The Lexa S is an updated version of the classic Lexa and Lexa Blackline Series, which goes into a totally different direction. With a much lower price point it is stuffed with a radically different set of features along with four, white bladed fans, a fan controller and the possibility to use a dual radiator within the case. These are just some of the numerous new features of the Lexa S, while the review goes into all the details.

*Show full review*


----------



## WarEagleAU (Oct 17, 2009)

Awesome review as always DS. Yeah I find the top mounted holes for the tubing to be a pain as well especially with the HAF 932 I have. I mean it works but Id like for them to be lower than they already are.


----------



## pantherx12 (Oct 17, 2009)

Nice I like this case good to see a review.


----------



## Fishymachine (Oct 17, 2009)

nice info but how's the air flow(what's the temperature of a number of reference systems For example tepms of a fully passive/active CPU cooler with different VGA)


----------



## KainXS (Oct 17, 2009)

well, there are choices cheaper than this I think are better so this isn't for me


----------



## TheLaughingMan (Oct 17, 2009)

I don't know.  At the Egg is is $75, free shipping last I checked.  I don't see any other cases being better.  The CM 690 is really the only other case I consider in the same price range.  I have recommended this case before and I stand by that.  Not great, but for $75, it is a great value.


----------



## naoan (Oct 17, 2009)

thanks, i was contemplating between this case or xigmatek midgard, looks like i'd go to midgard.
any plan to review xigmatek asgard?


----------



## handsomerichguy (Oct 18, 2009)

The front cover looks like warrior helm of ... 



Spoiler



alien forces. lol


----------



## MN12BIRD (Oct 18, 2009)

Meh pointy angular front doors are so 2005.  No seriously I'm just so sick of them by now.  Case looks great otherwise and I'm sure some people like the front.


----------



## Izliecies (Oct 18, 2009)

Keep on the case reviews!


----------



## N.E.A (Oct 18, 2009)

this case is awesome


----------



## MilkyWay (Oct 18, 2009)

Thats another good review.

Id rather save a few quid and get the NZXT M59
Exact same case only different front panel and no rubber parts for cabling.

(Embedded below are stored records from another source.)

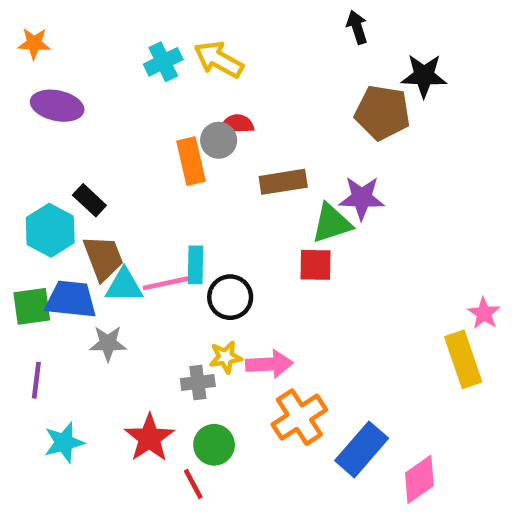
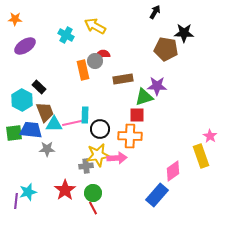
black arrow: (357, 27) -> (155, 12), turned 48
cyan cross: (163, 62) -> (66, 35), moved, turned -35
purple ellipse: (57, 106) -> (25, 46), turned -45
yellow star: (226, 357) -> (98, 155), size x1.6
purple line: (36, 380) -> (16, 201), moved
orange cross: (299, 417) -> (130, 136), moved, turned 35
pink diamond: (419, 479) -> (173, 171), moved
red line: (193, 484) -> (93, 208), moved

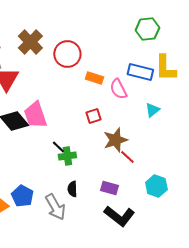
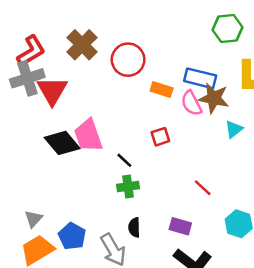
blue rectangle: (140, 72) -> (200, 78), moved
brown star: (115, 140) -> (214, 98), moved, turned 30
black line: (58, 147) -> (124, 160), moved

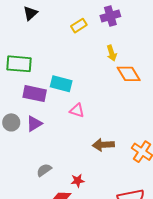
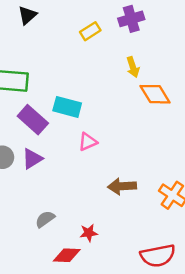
purple rectangle: (35, 94) -> (33, 120), turned 30
pink triangle: (77, 111) -> (88, 142), turned -42

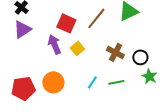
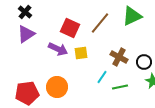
purple arrow: (54, 44) -> (58, 49), turned 138
yellow square: (77, 48) -> (81, 53), turned 32
cyan line: (92, 82) -> (102, 77), moved

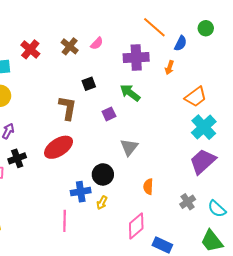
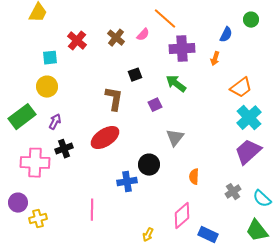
orange line: (154, 27) -> (165, 19), moved
yellow arrow: (102, 203) -> (148, 235), moved
pink line: (65, 221) -> (92, 210), moved

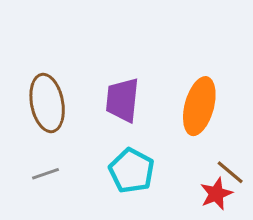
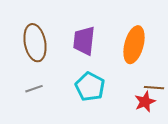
brown line: (230, 172) -> (154, 88), turned -36

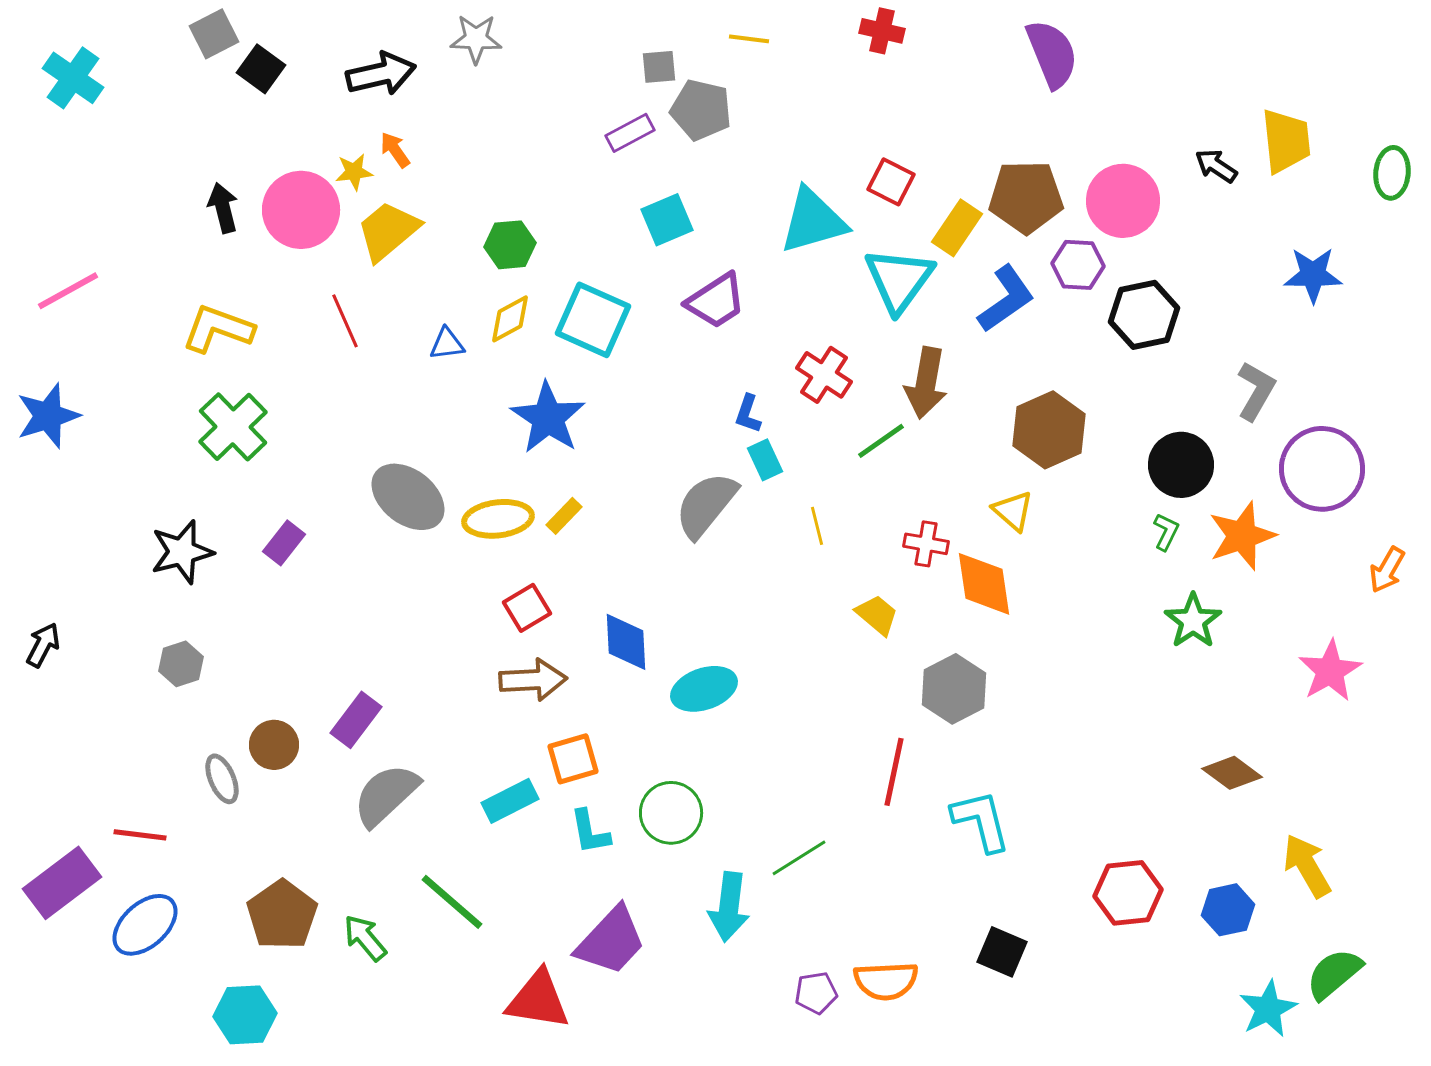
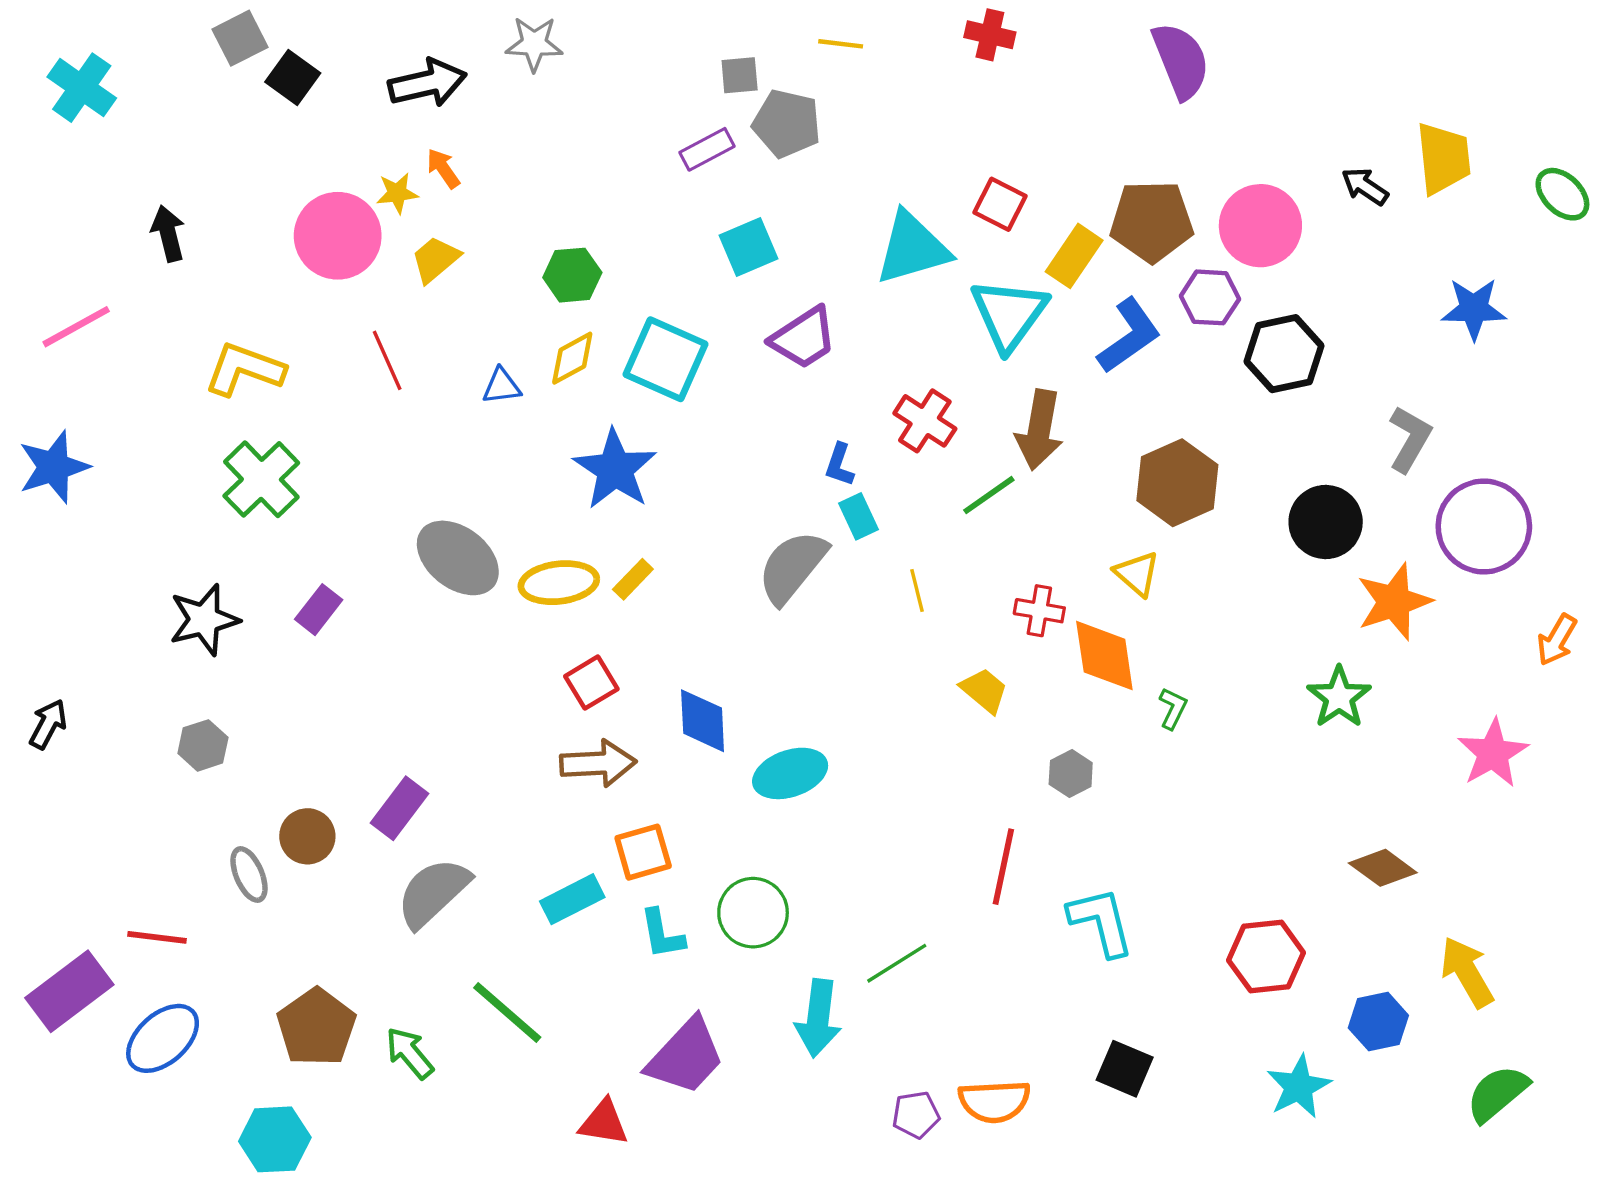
green ellipse: (1392, 173) -> (1562, 194), turned -51
black arrow: (223, 208) -> (168, 233), moved
yellow trapezoid: (388, 231) -> (435, 259), size x0.7
green L-shape: (1166, 532) -> (1173, 708), moved
gray hexagon: (954, 689) -> (1071, 773), size x0.6
red hexagon: (1128, 893) -> (1266, 956), moved
red triangle: (538, 1000) -> (604, 1123), size x0.7
cyan star: (1268, 1009) -> (1299, 1087), moved

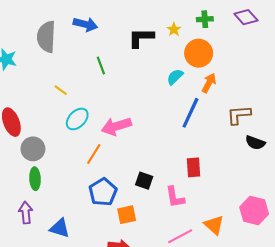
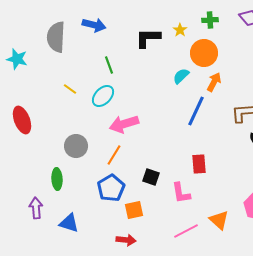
cyan ellipse: (77, 119) -> (103, 96), moved
gray circle: (33, 149) -> (76, 146), moved
orange line: (94, 154) -> (114, 155), moved
green ellipse: (35, 179) -> (57, 179), moved

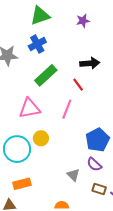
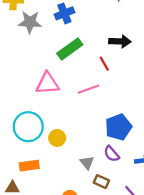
pink line: (67, 109) -> (89, 89), turned 42
yellow circle: (41, 138) -> (57, 138), moved
brown rectangle: (99, 189) -> (101, 182), moved

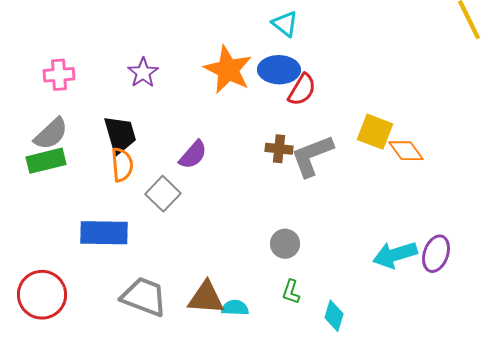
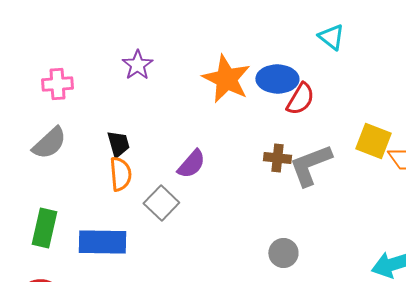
cyan triangle: (285, 24) -> (331, 37), moved
purple star: (143, 73) -> (137, 65), moved
black trapezoid: (120, 135) -> (118, 144), size x0.7
green rectangle: (46, 161) -> (44, 228), moved, turned -63

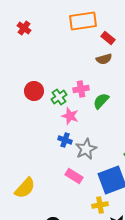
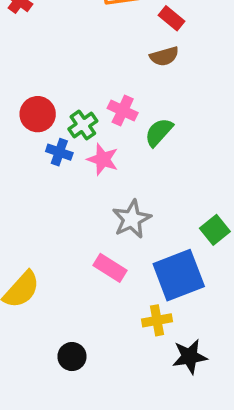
pink cross: (81, 89) -> (123, 111), turned 35
blue cross: (65, 140) -> (59, 152), moved

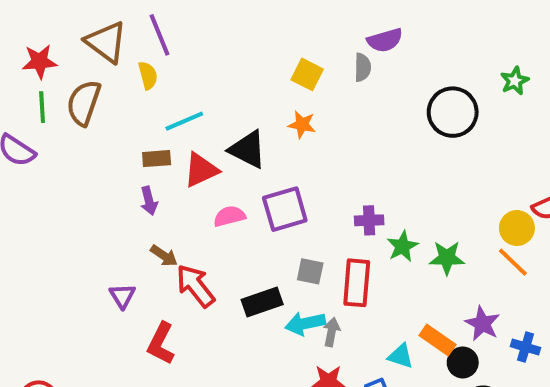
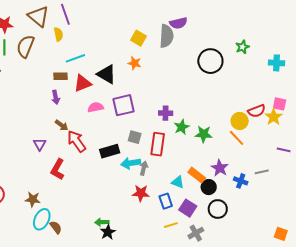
gray semicircle: (363, 67) -> (166, 36), size x1.6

The M59 has a sexier front panel also, but that might just be me.

Why not just include all the fans i found that a bit dumbass!

http://www.youtube.com/watch?v=dzTqni41C9o&feature=player_embedded
Thats a comparison between the 3 cases Beta, M59 and Lexa S.

This is not the same as the lexa its more like its new style of case that has evolved from The Tempest, a budget enthusiast style case.

Sure you can pay more and get a better case overall but these are the cheap enthusiast cases for those who like the features but dont want to pay for a top range over £100 case.


----------



## Reefer86 (Oct 19, 2009)

nice review, but this case is an example of everything i dont go for. They try to design a nice looking case that offers nice features but fail badly with poor design ie: the top fans being to close a large cpu cooler. It looks cheep and is made of of very thin aliminium and plastic frontage. A little black paint on the internals and some badly placed fans wont be changeing my mind about this case.

A case is an investment buy a good one and it will last you through many builds i guarentee this and im sure some people will agree with me here. I hate performance/value cases, they allways seem to fail badly at the performance and quality stage.


----------



## MilkyWay (Oct 29, 2009)

The top fans stop you adding in an optical drive in the stealth bay at the top, EPIC FAIL!
Coolers are also restricted when the top fans are in use

This is what a bit of research does, helps you find out any major flaws.

One of those lancool cases like the M56 or M58 would do much better than this case.


----------